To add a time stamp to the snapshot name, use the Pongo2 context variable creation_date
. Make sure to format the date in your template string to avoid forbidden characters in the snapshot name. For example, set snapshots.pattern
to {{ creation_date|date:'2006-01-02_15-04-05' }}
to name the snapshots after their time of creation, down to the precision of a second.
Another way to avoid name collisions is to use the placeholder %d
in the pattern. For the first snapshot, the placeholder is replaced with 0
. For subsequent snapshots, the existing snapshot names are taken into account to find the highest number at the placeholder’s position.
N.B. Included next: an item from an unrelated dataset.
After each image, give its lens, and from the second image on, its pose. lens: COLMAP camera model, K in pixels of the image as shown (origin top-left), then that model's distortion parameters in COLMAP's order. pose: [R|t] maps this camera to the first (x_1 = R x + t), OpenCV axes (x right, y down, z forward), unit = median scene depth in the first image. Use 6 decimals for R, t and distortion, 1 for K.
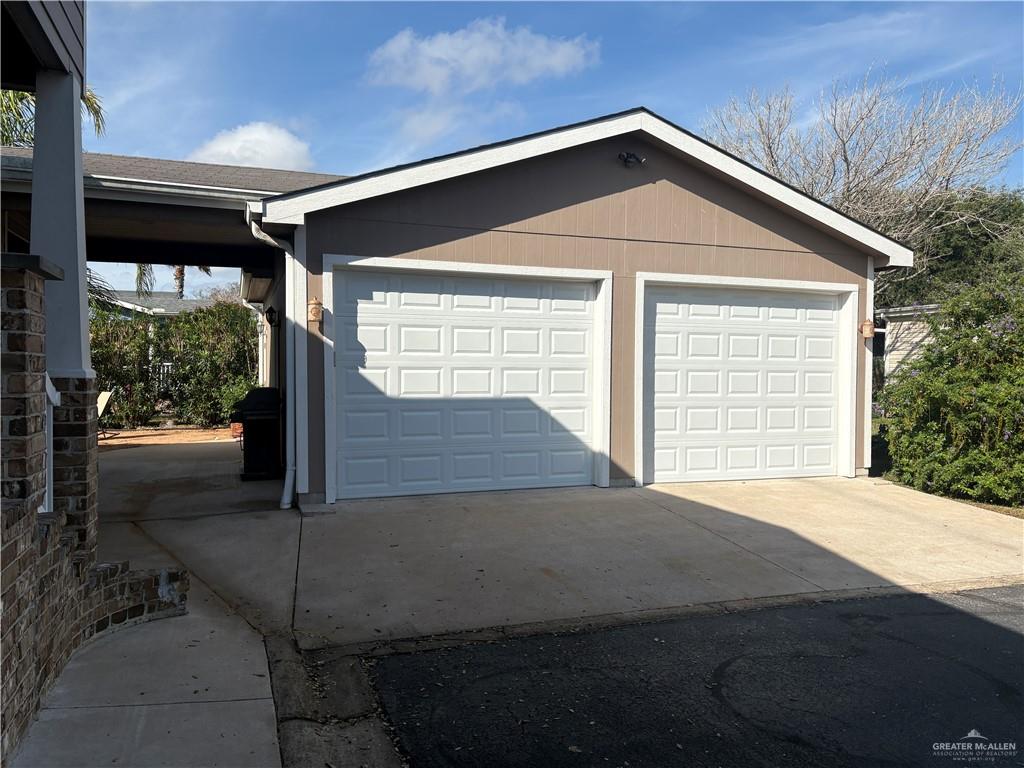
lens RADIAL K [[778.5, 0, 512.8], [0, 778.5, 381.5], [0, 0, 1]] dist [0.029329, -0.011400]
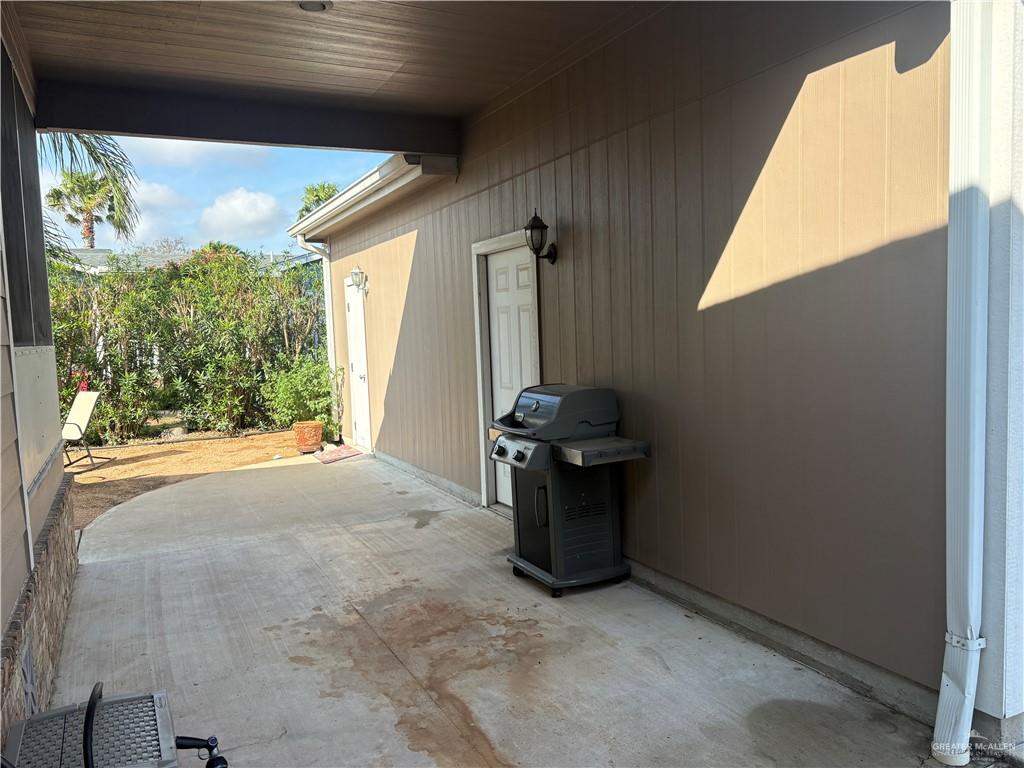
lens RADIAL K [[778.5, 0, 512.2], [0, 778.5, 389.2], [0, 0, 1]] dist [0.029329, -0.011400]
pose [[0.992758, -0.045630, 0.111128, -0.232140], [0.038865, 0.997300, 0.062302, -0.013182], [-0.113671, -0.057532, 0.991851, 0.317657]]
This number is then incremented by one for the new name.
snapshots.schedule
Schedule for automatic volume snapshots
Key: snapshots.schedule
Type: string
Default: same as snapshots.schedule
Condition: custom volume
Scope: global
Specify either a cron expression (<minute> <hour> <dom> <month> <dow>
), a comma-separated list of schedule aliases (@hourly
, @daily
, @midnight
, @weekly
, @monthly
, @annually
, @yearly
), or leave empty to disable automatic snapshots (the default).
volatile.idmap.last
JSON-serialized UID/GID map that has been applied to the volume
Key: volatile.idmap.last
Type: string
Condition: filesystem
volatile.idmap.next
JSON-serialized UID/GID map that has been applied to the volume
Key: volatile.idmap.next
Type: string
Condition: filesystem
volatile.uuid
The volume’s UUID
Key: volatile.uuid
Type: string
Default: random UUID
Scope: global